The growing scale of single-cell RNA-seq data presents significant challenges in terms of processing speed and memory capacity. In this work, we introduced ScaleSC, a GPU-accelerated solution designed specifically to address these challenges for users with limited computing resources, such as those with a single GPU or without deep familiarity with GPU ecosystems. By building upon the powerful foundations of CuPy, Scanpy, and Rapids-singlecell, ScaleSC delivers over a 20× speedup in processing, overcoming memory bottlenecks and enabling the analysis of datasets with 10–20 million cells and over 1000 batches on a single A100 GPU. In addition to improving scalability, ScaleSC ensures consistent results by resolving discrepancies between GPU and CPU algorithm implementations. The package also includes GPU-optimized tools for advanced tasks like marker gene identification and cluster merging, providing more efficient and better solutions for marker identification and clusters refinement.

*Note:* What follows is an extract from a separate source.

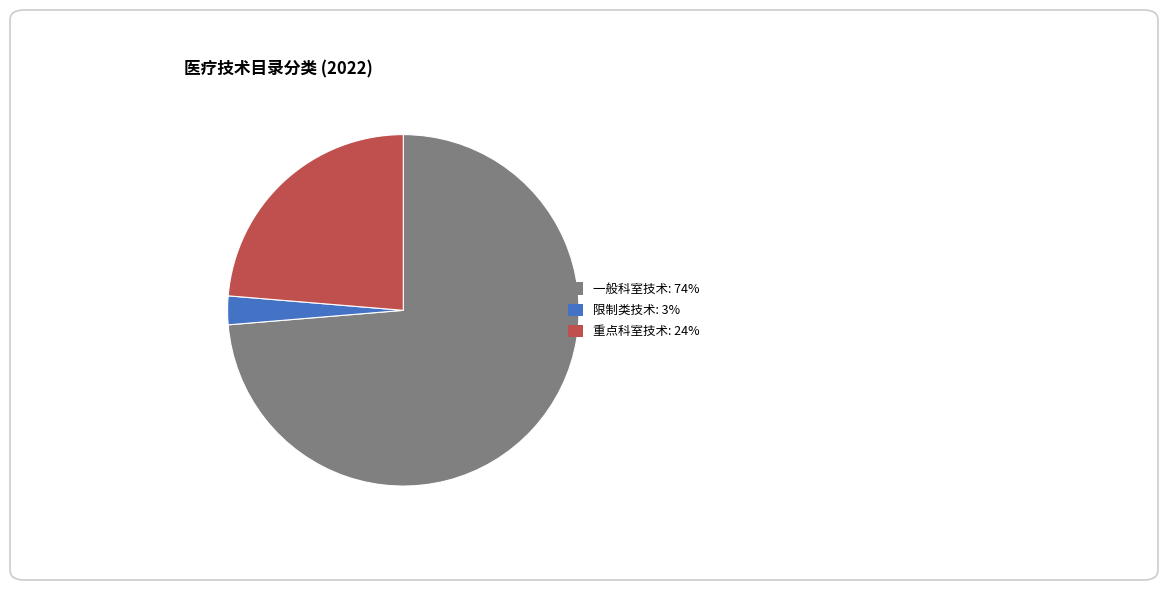

Does 限制类技术: 3% account for over 50% of the chart?

No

Designed for ease of use, ScaleSC integrates seamlessly into existing Scanpy and Rapids-singlecell workflows, requiring minimal adaptation from users. With its substantial improvements in speed, scalability, and accessibility, ScaleSC offers significant benefits to the single-cell RNA-seq community, particularly for those with limited computational resources, providing an accessible and high-performance tool for large-scale data analysis.

Author contributions

W.H. and H.Z. Conceptualization, Methodology. H.Z. Implementation. H.Z., Y.C., and Y.M. Conduct experiments. W.H., H.Z., Y.H.S., S.C., J.G., Z.O., Y.M. and B.Z. Writing & Review. All authors reviewed and approved the final manuscript.

Supplementary data

Supplementary data are available at Bioinformatics Advances online.

Conflict of interest

No competing interest is declared.

Funding

None declared.

Data availability

The datasets used for benchmarking runtime are as follows: The 70k human lung dataset is available at Synapse (https://www.synapse.org/Synapse: syn21041850/wiki/600865). The 1.3M mouse brain dataset is provided by NVIDIA and is available at https://github.com/NVIDIA-Genomics-Research/rapids-single-cell-examples/blob/master/notebooks/1M_brain_cpu_analysis.ipynb, or downloaded from the 10× Genomics platform. The 13M simulated dataset is available upon request, as its size exceeds typical storage limits. The single-cell transcriptomic data used for benchmarking marker gene identification and clustering are publicly available in the Gene Expression Omnibus (GEO) under accession number GSE180759.